Of concern, disparities remain between gender and age. Physical inactivity is still more common among women globally compared with men, with inactivity rates of 34% compared to 29%. In some countries, this difference is as much as 20 percentage points. Additionally, people over 60 are less active than other adults, underscoring the importance of promoting physical activity for older adults.

“Physical inactivity is a silent threat to global health, contributing significantly to the burden of chronic diseases,” said Dr Rüdiger Krech, Director of Health Promotion at WHO.

“We need to find innovative ways to motivate people to be more active, considering factors like age, environment, and cultural background.

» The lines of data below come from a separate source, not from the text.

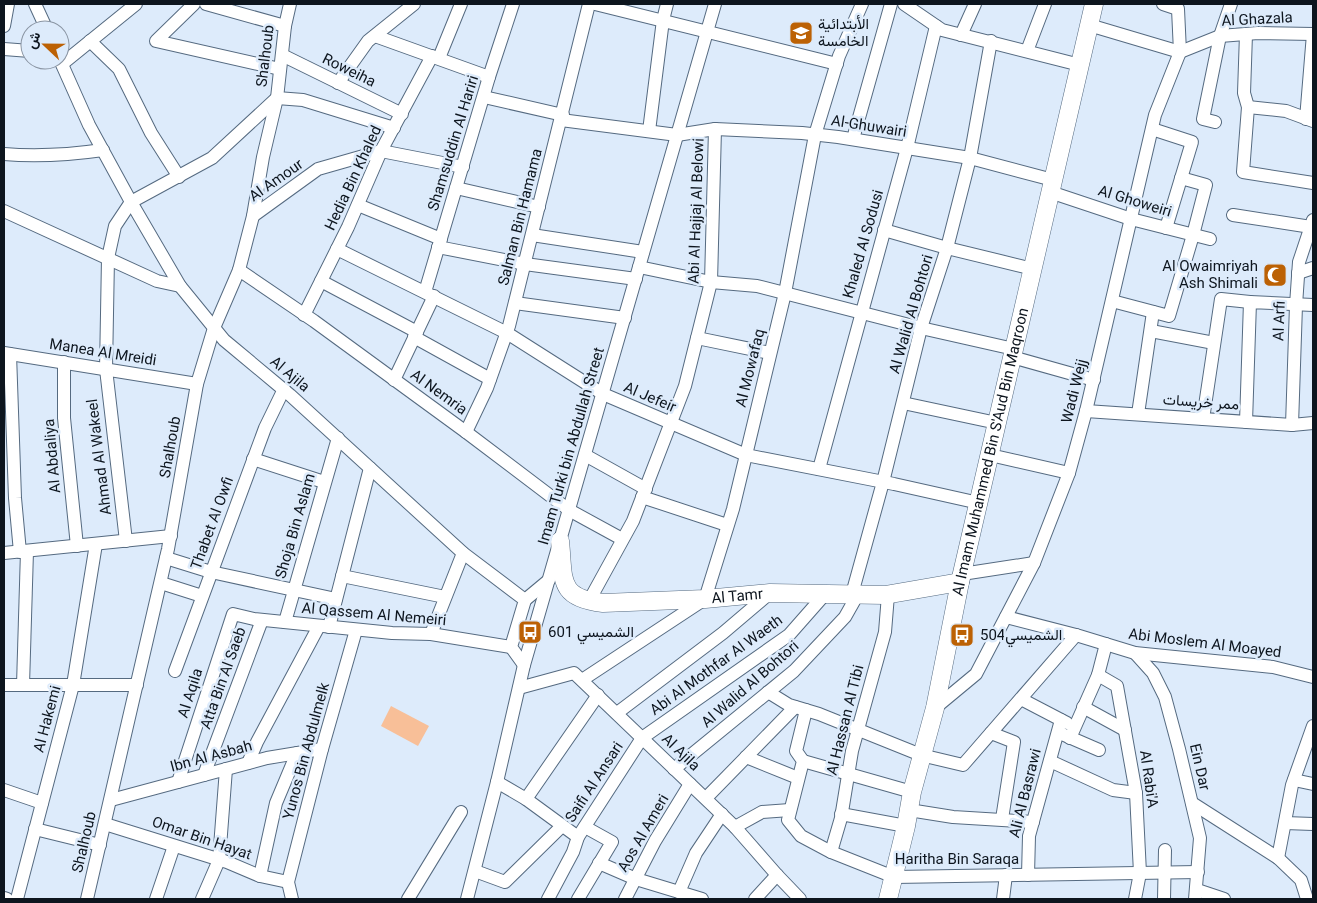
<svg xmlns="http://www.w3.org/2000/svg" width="1317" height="903" viewBox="0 0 1317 903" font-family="Roboto,Vazirmatn,sans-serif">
<rect width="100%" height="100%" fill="#ddebfb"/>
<path fill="#f8bf98" d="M391,706L429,726L418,746L381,726Z"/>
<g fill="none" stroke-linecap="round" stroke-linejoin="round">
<g stroke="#556a80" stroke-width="14">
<g id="street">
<path d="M35,4L47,30"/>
<path d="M194,4L156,41L280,69"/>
<path d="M206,4L285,26"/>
<path d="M595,4L837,64"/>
<path d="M904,4L942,30L1080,65"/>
<path d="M1089,25L1180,52L1220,36L1258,33L1313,34"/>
<path d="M4,26L8,4"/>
<path d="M1246,34L1244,93L1248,107L1243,172L1313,183"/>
<path d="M961,35L975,4"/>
<path d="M375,36L489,77"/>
<path d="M90,41L119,69L151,133L179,177"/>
<path d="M4,49L30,51"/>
<path d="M1027,51L1045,4"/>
<path d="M282,55L402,114"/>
<path d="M439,58L461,4"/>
<path d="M60,60L89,125L131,202L180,286L224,340L290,395L463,553L525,600L511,647L524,665"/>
<path d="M62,64L136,4"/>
<path d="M338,83L368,41L414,4"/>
<path d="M484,97L563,115"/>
<path d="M1248,107L1286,111L1313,121"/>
<path d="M1306,119L1313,34"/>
<path d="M561,120L677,135L715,129L802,133L838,137L970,158L1053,180"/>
<path d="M1215,122L1203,119L1220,36L1231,4"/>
<path d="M1152,129L1192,142L1166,228"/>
<path d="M649,131L663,20L667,4"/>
<path d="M853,139L891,4"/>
<path d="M4,154C39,157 68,155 103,150"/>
<path d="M456,188L539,207"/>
<path d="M1050,192L1131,219L1210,239"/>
<path d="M358,205L441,239"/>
<path d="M4,211L157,281L180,286"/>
<path d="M1233,215L1311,227"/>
<path d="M253,216L318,169L381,151L463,167"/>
<path d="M884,230L947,248L1033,269"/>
<path d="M532,235L643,252"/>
<path d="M438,247L525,264L636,279"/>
<path d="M337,249L507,333L603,394L746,455L894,484L979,503"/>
<path d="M639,267L711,282L757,286L921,328L1014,349"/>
<path d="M239,270L314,321L466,432L569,510L622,539"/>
<path d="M1298,273L1313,268"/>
<path d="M321,281L417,332"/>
<path d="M425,292L489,77L513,4"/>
<path d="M1112,301L1169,316L1193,235L1206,185L1181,178"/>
<path d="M515,303L625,318"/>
<path d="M304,315L348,227L381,151L432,56"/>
<path d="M1151,331L1214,343"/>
<path d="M414,337L490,379"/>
<path d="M697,338L770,353"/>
<path d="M4,353L197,384"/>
<path d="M10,354L15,498L20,552"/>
<path d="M1012,357L1094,380"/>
<path d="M64,362V418L77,546"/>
<path d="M394,380L434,296"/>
<path d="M903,403L997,423"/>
<path d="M1086,411L1292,425L1313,423"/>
<path d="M1138,414L1153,312"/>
<path d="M1203,419L1221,299L1250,302"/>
<path d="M1246,422L1250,302L1313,305"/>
<path d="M1292,425L1296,305L1299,262L1313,220"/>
<path d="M466,432L487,388L509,326L589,4"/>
<path d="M585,455L646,489"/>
<path d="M990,455L1069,473"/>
<path d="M253,459L324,482"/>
<path d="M819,469L907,148L936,26"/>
<path d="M642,497L727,525"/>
<path d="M126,541L106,369L108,258L115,226L131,202L212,158L277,98L303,100L394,128"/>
<path d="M4,553L171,536"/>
<path d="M166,558L211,572L336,599"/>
<path d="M962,574L1034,563"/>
<path d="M342,576L445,597"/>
<path d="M161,583L202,596"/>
<path d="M852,594L883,482L921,328L947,248L970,158L991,41"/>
<path d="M525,600L549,580"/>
<path d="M589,601L633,521L685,386L711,282L715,129"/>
<path d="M1006,617L1076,635L1135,653L1273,667L1313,677"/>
<path d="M285,622L338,438"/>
<path d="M329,627L370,468"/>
<path d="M431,634L463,553"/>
<path d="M1135,653L1153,673L1165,697L1179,749L1200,838L1195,899"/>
<path d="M175,671L265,428L284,389"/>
<path d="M1098,675L1117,686L1136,793L1140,873L1135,899"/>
<path d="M582,680L705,599L733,509L785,293L815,135L839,56L862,4"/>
<path d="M4,685H137"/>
<path d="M23,685L27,551"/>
<path d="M519,688L574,673L735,827L777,875L800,899"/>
<path d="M768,692L789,705L819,714L921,755L963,765L1076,635"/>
<path d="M1021,699L1067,723"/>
<path d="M1083,707L1125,730"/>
<path d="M935,708L976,674L1034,563L1069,473L1086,411L1155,115L1180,52L1178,9L1163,4"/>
<path d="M806,710L796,751L803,761L788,820L801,836L831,852L894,877L1198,872"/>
<path d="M617,713L723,633L770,593"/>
<path d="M991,733L1014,742L1002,819"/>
<path d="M1062,734L1099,750"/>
<path d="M1070,738L1098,675L1106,644"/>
<path d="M746,757L798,778"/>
<path d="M803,761L912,792"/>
<path d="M1050,761L1113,790L1136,793"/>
<path d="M248,763L257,742L319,626"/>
<path d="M674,769L794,671L845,617L858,594"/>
<path d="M204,775L262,620"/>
<path d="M1294,780L1313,784"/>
<path d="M178,782L233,614L254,619L392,633L431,634L511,647"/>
<path d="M497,782L526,799L578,837"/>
<path d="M4,790L42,803"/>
<path d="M706,798L795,707"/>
<path d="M526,799L598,695"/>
<path d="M111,800L267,758L322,749"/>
<path d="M1192,803L1278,858L1301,880L1307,899"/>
<path d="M909,810L953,817L1033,822"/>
<path d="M841,814L906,826"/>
<path d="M1285,823L1313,824"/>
<path d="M105,824L227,862L260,876L288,882"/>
<path d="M735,827L762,812L790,810"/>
<path d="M35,829L100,845"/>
<path d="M831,852L841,818L852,751L885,632L888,595"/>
<path d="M1278,858L1292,785L1313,726"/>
<path d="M599,863L636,879L702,899"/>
<path d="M475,871L505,882L562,826"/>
<path d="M1028,875L1029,836L1061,720"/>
<path d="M260,876L276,803L297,753"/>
<path d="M1197,890L1224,899"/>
<path d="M679,892L696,853L722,814"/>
<path d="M4,898L7,899"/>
<path d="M17,899L73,685L96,544"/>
<path d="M87,899L168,549L197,384L214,328L239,270L253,216L263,157L277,98L285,26L290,4"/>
<path d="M156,899L174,846"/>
<path d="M202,899L219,860L226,769"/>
<path d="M292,899L288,882L322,749L356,630"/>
<path d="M408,899L461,812"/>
<path d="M467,899L497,782L524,665L715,4"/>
<path d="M548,899L573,852L578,837L642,738L789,635L826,593"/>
<path d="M578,899L612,842L585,827"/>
<path d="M625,899L655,841L690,784"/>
<path d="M755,899L777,875"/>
<path d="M1003,899L1006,875"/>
<path d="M1164,899L1165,850"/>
</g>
</g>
<g stroke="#556a80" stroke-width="19">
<g id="secondary">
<path id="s1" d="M560,541C564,579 557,598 603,603L705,599L770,593L885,595L960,582"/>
<path id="s2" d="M888,899L906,826L912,792L935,708L960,582L1094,4"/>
</g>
</g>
<use href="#street" stroke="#fff" stroke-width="12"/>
<use href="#secondary" stroke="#fff" stroke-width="18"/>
</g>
<defs>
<g id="school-square" transform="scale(1.25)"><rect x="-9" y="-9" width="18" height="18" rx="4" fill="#bc6104" stroke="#ddebfb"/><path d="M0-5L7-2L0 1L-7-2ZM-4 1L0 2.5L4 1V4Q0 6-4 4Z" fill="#fff"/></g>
<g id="mosque-square" transform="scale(1.25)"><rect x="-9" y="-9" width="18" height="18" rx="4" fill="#bc6104" stroke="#ddebfb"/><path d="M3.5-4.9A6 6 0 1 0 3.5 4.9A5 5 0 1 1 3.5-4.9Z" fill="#fff"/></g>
<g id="bus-square" transform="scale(1.25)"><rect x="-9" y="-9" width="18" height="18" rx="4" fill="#bc6104" stroke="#ddebfb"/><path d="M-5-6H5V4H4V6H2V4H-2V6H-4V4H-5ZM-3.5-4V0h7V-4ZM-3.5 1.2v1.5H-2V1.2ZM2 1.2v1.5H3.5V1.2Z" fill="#fff"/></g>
</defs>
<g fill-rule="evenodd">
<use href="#school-square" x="801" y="33"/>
<use href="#mosque-square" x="1275" y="275"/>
<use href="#bus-square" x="530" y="632"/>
<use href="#bus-square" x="962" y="635"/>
</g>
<g text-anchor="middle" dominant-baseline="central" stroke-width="5" stroke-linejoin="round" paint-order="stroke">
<g font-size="15" fill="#0d151e" stroke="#ddebfb">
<text transform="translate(1257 19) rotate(-3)">Al Ghazala</text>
<text transform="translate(265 56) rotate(-83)">Shalhoub</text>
<text transform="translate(349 70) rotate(26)">Roweiha</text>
<text transform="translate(869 126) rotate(9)">Al-Ghuwairi</text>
<text transform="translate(453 143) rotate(-73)">Shamsuddin Al Hariri</text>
<text transform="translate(353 178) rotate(-65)">Hedia Bin Khaled</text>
<text transform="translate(276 180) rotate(-35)">Al Amour</text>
<text transform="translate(1135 201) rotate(17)">Al Ghoweiri</text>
<text transform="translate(696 211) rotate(-88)">Abi Al Hajjaj Al Belowi</text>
<text transform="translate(520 217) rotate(-76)">Salman Bin Hamama</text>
<text transform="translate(863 244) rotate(-74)">Khaled Al Sodusi</text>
<text transform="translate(911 314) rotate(-74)">Al Walid Al Bohtori</text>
<text transform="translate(1279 321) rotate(-88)">Al Arfi</text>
<text transform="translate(103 352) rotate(9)">Manea Al Mreidi</text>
<text transform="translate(750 368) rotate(-76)">Al Mowafaq</text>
<text transform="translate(290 374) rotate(40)">Al Ajila</text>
<text transform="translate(1074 391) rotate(-76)">Wadi Wejj</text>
<text transform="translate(439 392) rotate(36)">Al Nemria</text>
<text transform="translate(650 397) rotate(23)">Al Jefeir</text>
<text transform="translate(1201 402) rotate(4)">ممر خريسات</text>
<text transform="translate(571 446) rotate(-74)">Imam Turki bin Abdullah Street</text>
<text transform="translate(170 447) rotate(-80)">Shalhoub</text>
<text stroke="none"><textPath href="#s2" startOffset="459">Al Imam Muhammed Bin S'Aud Bin Maqroon</textPath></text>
<text transform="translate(52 456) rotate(-95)">Al Abdaliya</text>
<text transform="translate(99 457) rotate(-97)">Ahmad Al Wakeel</text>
<text transform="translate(212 523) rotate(-70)">Thabet Al Owfi</text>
<text transform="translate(295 526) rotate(-74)">Shoja Bin Aslam</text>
<text stroke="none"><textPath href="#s1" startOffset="222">Al Tamr</textPath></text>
<text transform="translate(374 614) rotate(5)">Al Qassem Al Nemeiri</text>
<text transform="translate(1205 643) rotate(7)">Abi Moslem Al Moayed</text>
<text transform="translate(716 665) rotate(-36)">Abi Al Mothfar Al Waeth</text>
<text transform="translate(223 678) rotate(-70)">Atta Bin Al Saeb</text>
<text transform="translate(750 684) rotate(-41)">Al Walid Al Bohtori</text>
<text transform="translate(190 693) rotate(-72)">Al Aqila</text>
<text transform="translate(47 719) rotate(-75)">Al Hakemi</text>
<text transform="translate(845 720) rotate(-76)">Al Hassan Al Tibi</text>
<text transform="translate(306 751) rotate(-75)">Yunos Bin Abdulmelk</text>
<text transform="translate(681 752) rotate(44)">Al Ajila</text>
<text transform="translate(211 756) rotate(-15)">Ibn Al Asbah</text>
<text transform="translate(1200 767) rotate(77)">Ein Dar</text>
<text transform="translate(1149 779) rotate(82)">Al Rabi'A</text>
<text transform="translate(594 782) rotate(-57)">Saifi Al Ansari</text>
<text transform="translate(1025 793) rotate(-76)">Ali Al Basrawi</text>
<text transform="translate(643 833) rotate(-60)">Aos Al Ameri</text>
<text transform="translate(202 838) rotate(19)">Omar Bin Hayat</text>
<text transform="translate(84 842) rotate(-77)">Shalhoub</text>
<text x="957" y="859">Haritha Bin Saraqa</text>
</g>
<g font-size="15" fill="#0d151e" stroke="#ddebfb" text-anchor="start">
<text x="818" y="24">الأبتدائية<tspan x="818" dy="17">الخامسة</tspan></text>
<text x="1258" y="266" text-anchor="end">Al Owaimriyah<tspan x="1258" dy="17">Ash Shimali</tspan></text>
<text x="548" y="632">الشميسي 601</text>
<text x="980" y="635">الشميسي504</text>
</g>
</g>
<rect width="1317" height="903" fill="none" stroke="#0d151e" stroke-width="10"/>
<g transform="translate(45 45) rotate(292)"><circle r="24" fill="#ddebfb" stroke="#8a95a3"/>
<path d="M0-4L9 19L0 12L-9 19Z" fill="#bc6104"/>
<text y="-8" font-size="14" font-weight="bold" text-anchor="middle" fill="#0d151e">ش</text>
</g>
</svg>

By making physical activity accessible, affordable, and enjoyable for all, we can significantly reduce the risk of noncommunicable diseases and create a population that is healthier and more productive.”

The report does find some cause for optimism. Data indicates a declining trend in physical inactivity levels in just under half of countries. In addition, 22 countries were identified as on track.

Recommendations in the new report include:

  • Strengthen cross-government policies and actions to create enabling environments and promote physical activity;
  • Provide sufficient resources to implement policies, which must be monitored and reported on;
  • Build a stronger workforce to act on physical activity policies, including health and social care providers, sport and exercise professionals, and urban and transport planners;
  • Focus on women and older adults. Both groups have higher levels of physical inactivity than do men and younger adults, respectively.

Dr Fiona Bull, Head of the WHO Unit for Physical Activity said promoting physical activity goes beyond promoting individual lifestyle choices.

“It will require a whole-of-society approach and creating environments that make it easier and safer for everyone to be more active in ways they enjoy to reap the many health benefits of regular physical activity,” she said.

In light of these findings, WHO is calling on countries to strengthen their policy implementation to promote and enable physical activity through grassroots and community sport and active recreation and transport (walking, cycling and use of public transport), among other measures.